In late 2016, Standard & Poor’s Global Ratings downgraded Eskom’s credit rating further into subinvestment cutting its long-term credit rating to BB - two levels below the investment threshold.[25]

In 2016, Matshela Koko, former head of generation for Eskom, was named as acting CEO.[26]

In 2016 Eskom stated it intended to pursue a nuclear solution to current energy woes. According to projections from late 2016, the use of nuclear power would provide over 1000GW of power by 2050. In preparation, the company has launched a training program for 100 technicians, engineers and artisans that will certify them as nuclear operators.[27] In January 2018 Eskom's acting Chief Financial Officer stated that the company cannot afford a new build, following a 34% drop in interim profits due to declining sales and increasing financing costs. The government stated it will proceed with the plan but more slowly.[28]

The National Energy Regulator of South Africa denied an application by Eskom to increase electricity tariffs by a future 19.9% for the financial year 2018/19. The regulator instead granted a 5.2% increase and gave a list of reasons for the refusal to grant higher tariffs that the South African newspaper Business Day stated painted "a picture of inefficiency, inaccurate forecasting and cost overruns" at the power utility. Part of the refusal was the finding that Eskom had an additional 6,000 employees that were not needed, costing the company R3.8 billion annually.[29]
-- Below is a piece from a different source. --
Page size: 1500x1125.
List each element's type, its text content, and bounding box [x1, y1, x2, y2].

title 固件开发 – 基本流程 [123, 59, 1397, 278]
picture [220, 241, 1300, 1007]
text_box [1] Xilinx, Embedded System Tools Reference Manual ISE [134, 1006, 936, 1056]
On 28 March 2018 Moody's Investors Service downgraded Eskom's credit rating to B2 from B1 stating that it was concerned with "the lack of any tangible financial support for the company in the February state budget".[30]

ControversyEdit

Decision makers and leaders both in Eskom and in the government predicted in the late 1990s that Eskom would run out of power reserves by 2007 unless action was taken to prevent it.[31] There has also been criticism that Eskom exports electricity to neighbouring African states when it doesn't have the capacity to meet South Africa's demand.[32] Eskom, however, announced on 20 January 2008 that it had ceased to export power.[33][34] The government claimed the shortage caught them by surprise since the South African economy grew faster than expected. However, their target growth rate of 6% per year was not reached from 1996 to 2004. The average GDP growth rate during this period was 3.1%.[35]
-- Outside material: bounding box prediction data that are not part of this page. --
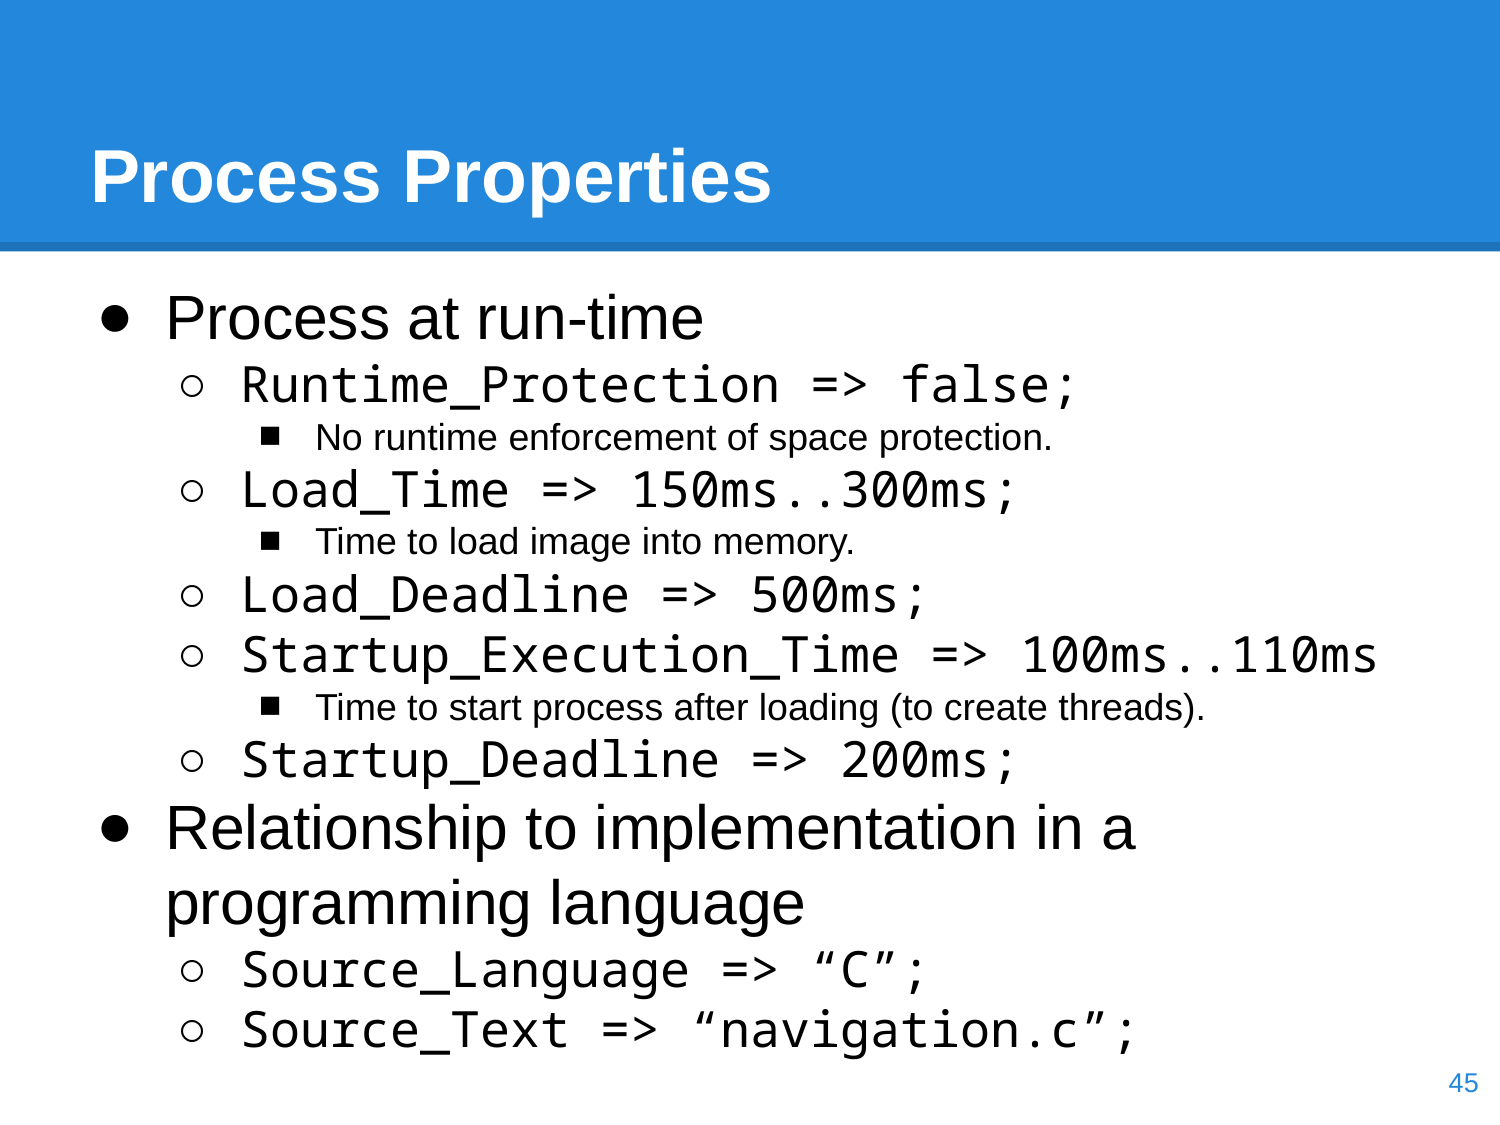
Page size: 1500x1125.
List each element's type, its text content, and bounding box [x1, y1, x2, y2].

list Process at run-time Runtime_Protection => false; No runtime enforcement of space protection. Load_Time => 150ms..300ms; Time to load image into memory. Load_Deadline => 500ms; Startup_Execution_Time => 100ms..110ms Time to start process after loading (to create threads). Startup_Deadline => 200ms; Relationship to implementation in a programming language Source_Language => “C”; Source_Text => “navigation.c”; [75, 262, 1425, 1078]
title Process Properties [75, 45, 1425, 233]
slide_number ‹#› [1403, 1038, 1494, 1125]
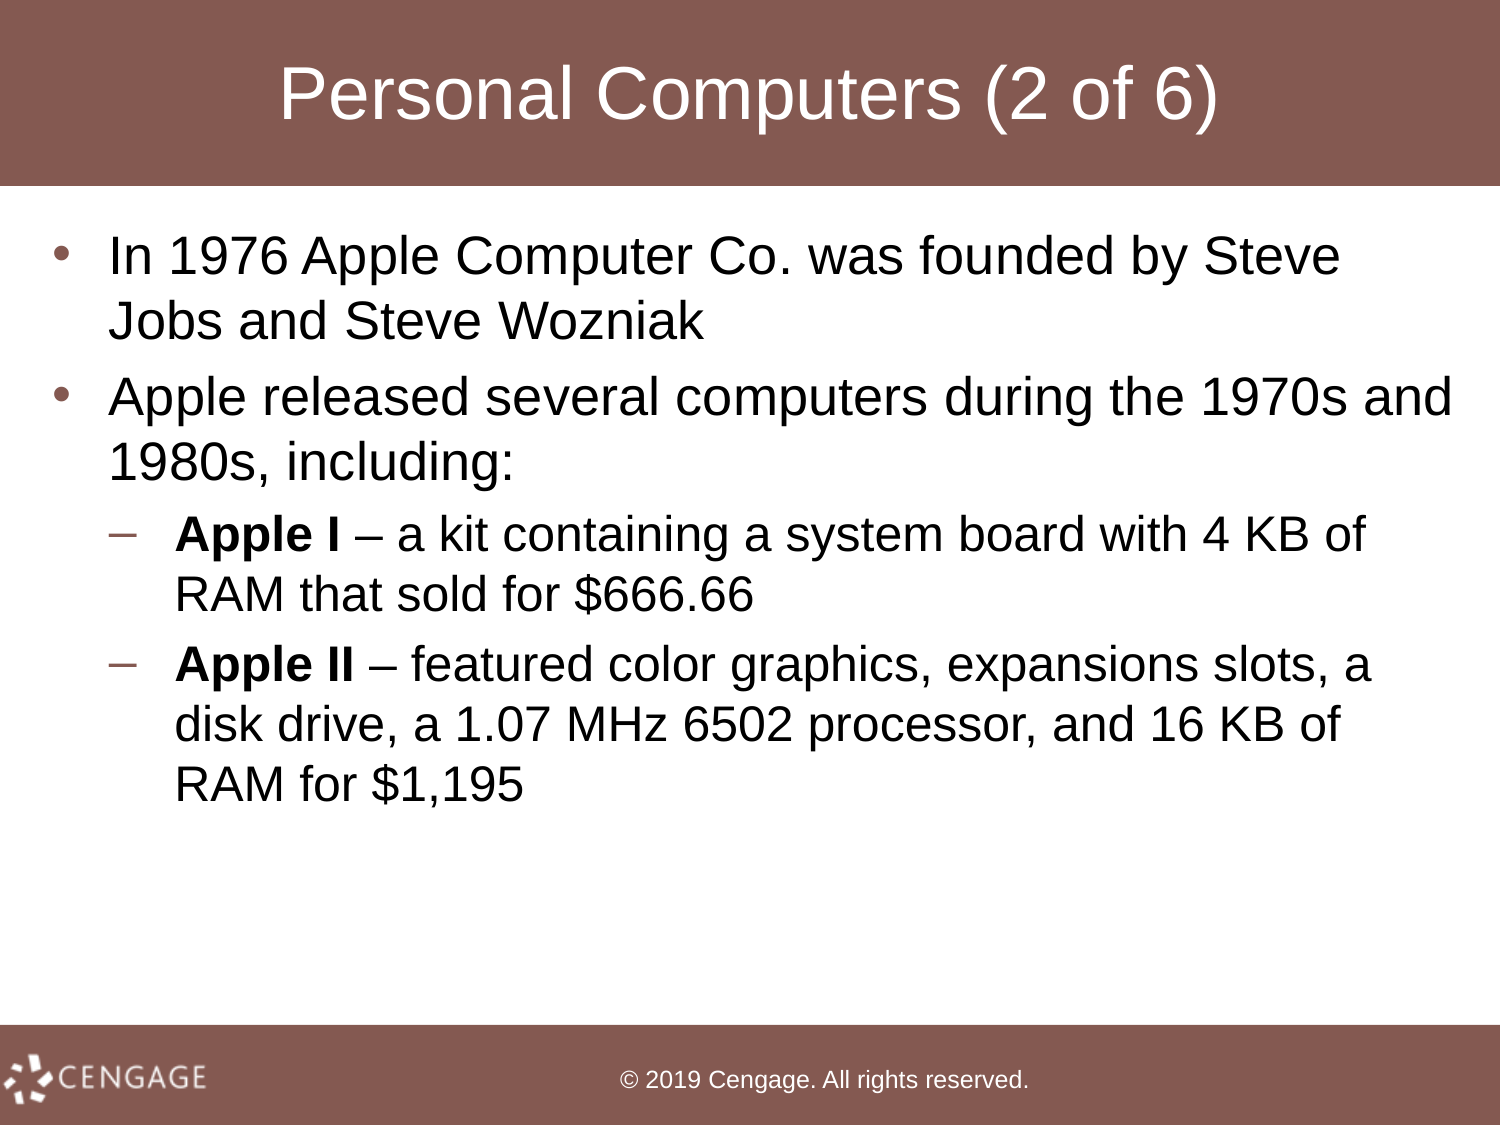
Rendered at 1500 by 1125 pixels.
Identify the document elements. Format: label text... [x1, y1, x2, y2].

In 1998 Eskom acquired a minority stake in alternative energy technology company Amazing Amanzi Systems (Pty) Ltd with the vision of incorporating it into its joint venture with Royal Dutch Shell as part of the Shell Solar Homes project.[36][37][38][39][40] Controversy erupted at the cancellation of the Shell Solar Project and the roll-out of free and/or subsidized kerosene water heaters and stoves due to political pressure.

In December 2015 an agreement between Eskom and Areva to replace steam generators at the Koeberg nuclear plant was judged "unlawful", by the Supreme Court of Appeal, bringing the utility company’s tender process into question.[41]